John Atkinson Grimshaw was born in Leeds in 1836 and was famous for his paintings of urban, moonlit nocturnal scenes, which he painted from the late 1860s onwards. Inspired by photography which flourished in the Victorian era, he found a passion for realism and would use a camera obscura to project scenes onto canvas. This made for extremely realistic urban scenes. Coupled with Grimshaw’s virtuoso handling of colour, lighting, and shadows for which his friend James McNeill Whistler’s commended, his urban pictures boast gritty and stunning emotion and strong narratives.

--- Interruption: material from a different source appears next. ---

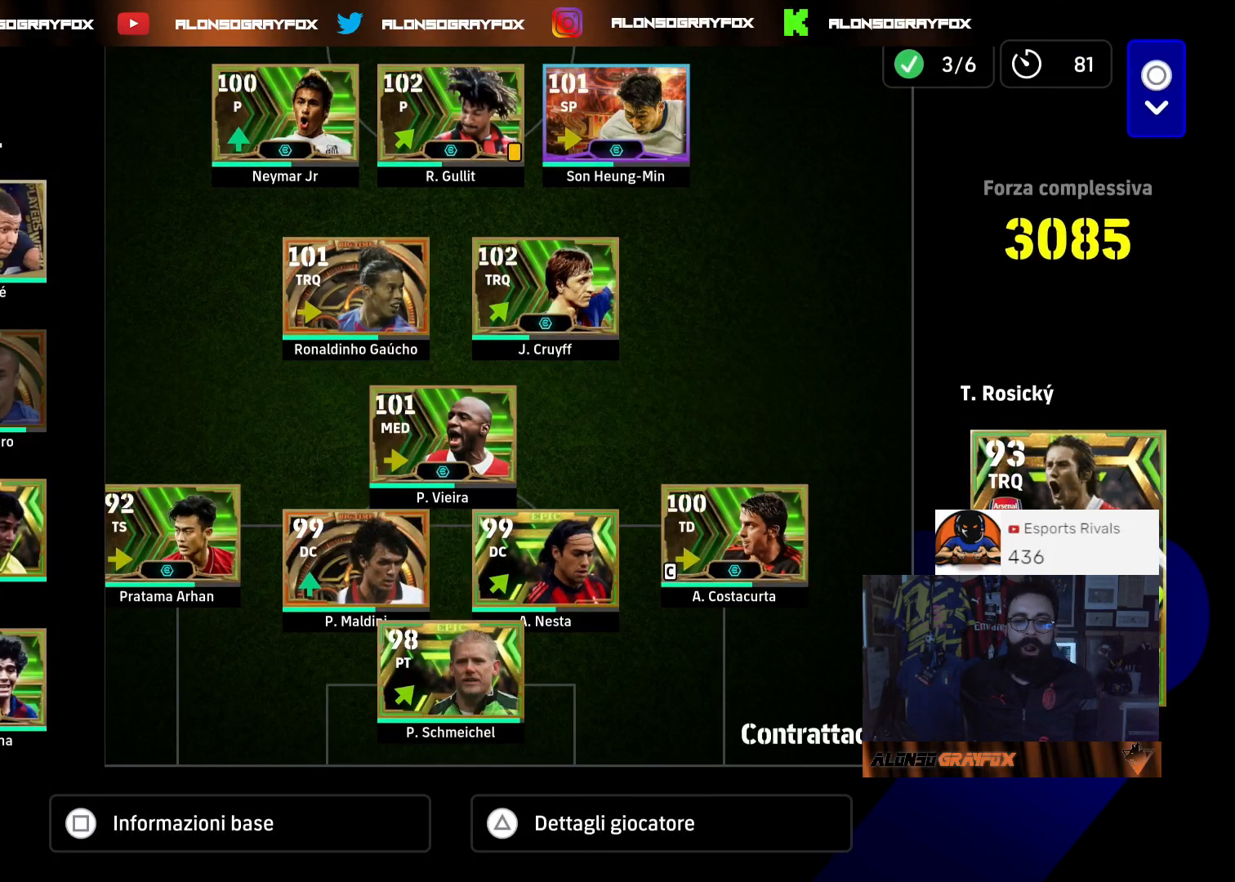
{"buttons": [], "left_stick": "center", "right_stick": "center", "events": []}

An impressive example of the work of Richard Ansdell (1815-1885), “Going to the Lodge – Scotch Shootings”, will be offered with an estimate of £40,000-60,000. Richard Ansdell RA was born in Liverpool, the son of a dock worker, but became one of the most prominent painters of sporting and genre scenes in Victorian Britain. It is rumoured that despite Ansdell’s illustrious clientele, he never quite attained royal patronage like fellow animal painter Landseer because after Queen Victoria asked Ansdell to paint her favourite dogs, he stubbornly refused demanding that the dogs be brought to his studio, rather than him going the Royal Palaces. This charming picture was painted at a time when Richard Ansdell was embarking on a life-long love affair with the Scottish Highlands. For four months every year he would visit the Highlands to stay with family and friends in the lodge he built, mixing with the local people, and sensitively recording their daily lives with a backdrop of the dramatic Scottish landscape.

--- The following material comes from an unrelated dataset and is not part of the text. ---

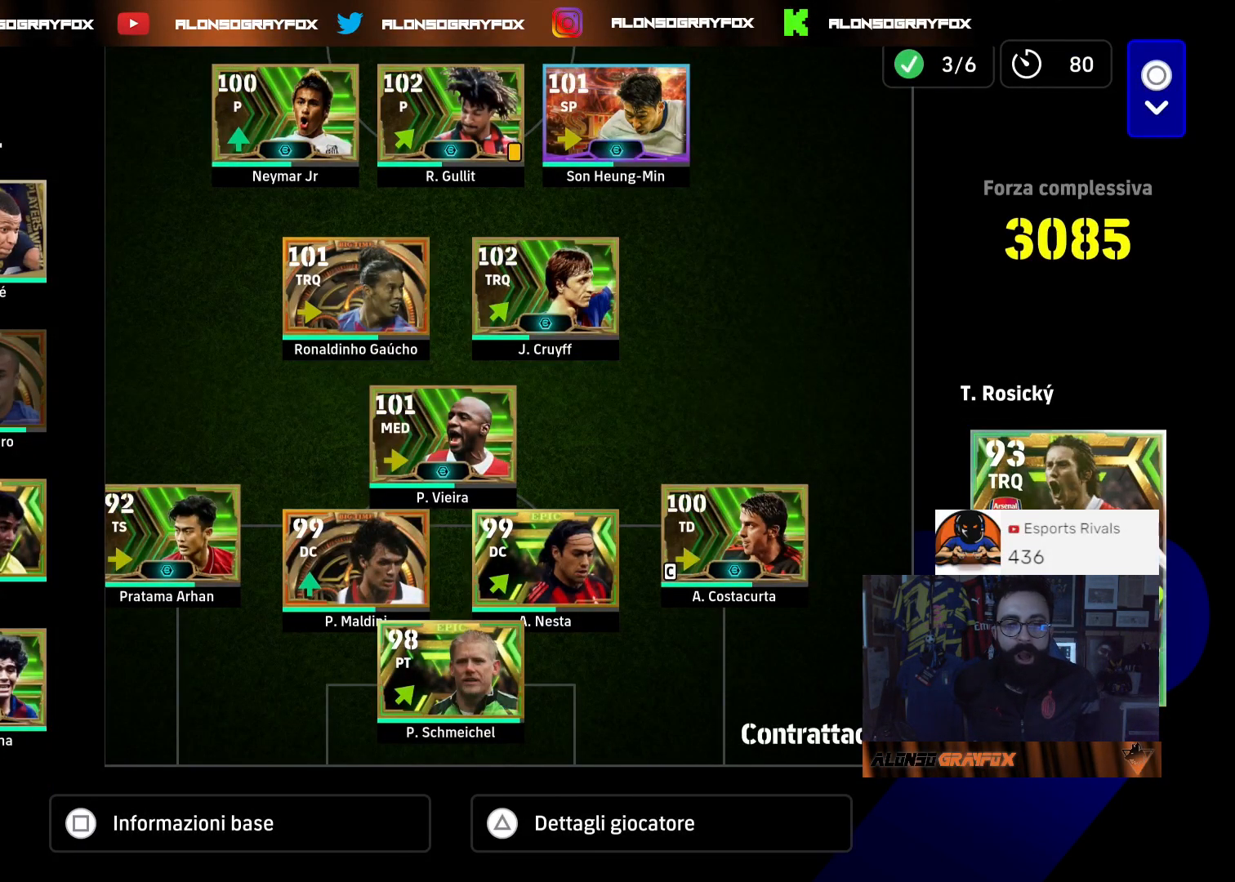
{"buttons": [], "left_stick": "center", "right_stick": "center", "events": []}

On the same theme is ‘Highland Gamekeeper’ by John Frederick Herring Snr. (1795-1865) (estimate: £30,000-50,000). John Frederick Herring Snr. was a celebrated sporting and animal painter in Victorian England. Prior to devoting his life to painting, he was a night coachman and painted insignia for coaches and inn signs. Herring first exhibited at the Royal Academy in 1818. For an animal painter this was an incredible honour since sporting and animal pictures were not deemed “high art”.

A luminous 'breakfast' still life from the Dutch Golden Age deemed to have come from the Studio of Jan Davidzoon de Heem (1606-1683/4) will be sold with an estimate of £15,000-20,000. Recent further evaluation of the painting by Dr Fred G. Meijer, the leading scholar on de Heem, judges that this work was most likely painted in the artist's studio circa 1645-8, probably based on a composition prepared by de Heem and within his close vicinity. Jan Davidz. de Heem was born in Utrecht and remains one of the greatest Dutch still-life painters of the 17th century.

The sale will also offer a strong selection of Sporting Art, with notable lots including ‘A Study of two Setters at rest after a day in the field’ and ‘Spaniel and Grouse amongst the Heather’, both by William Woodhouse (1857-1939) (estimates £3,000-5,000 and £5,000-7,000 respectively). Paintings from the Contents of Ballachrink, Isle of Man, from the Estate of Nancy Sutton will also be included in the sale (the rest of the collection being sold in the Autumn Fine Sale on the same day), with highlights such as “Forfeits” by George Bernard O’Neill (1828-1917) on offer with an estimate of £6,000-9,000.

The sale will be on view to the public at Tennants Auctioneers’ Leyburn salerooms from 6th – 11th November.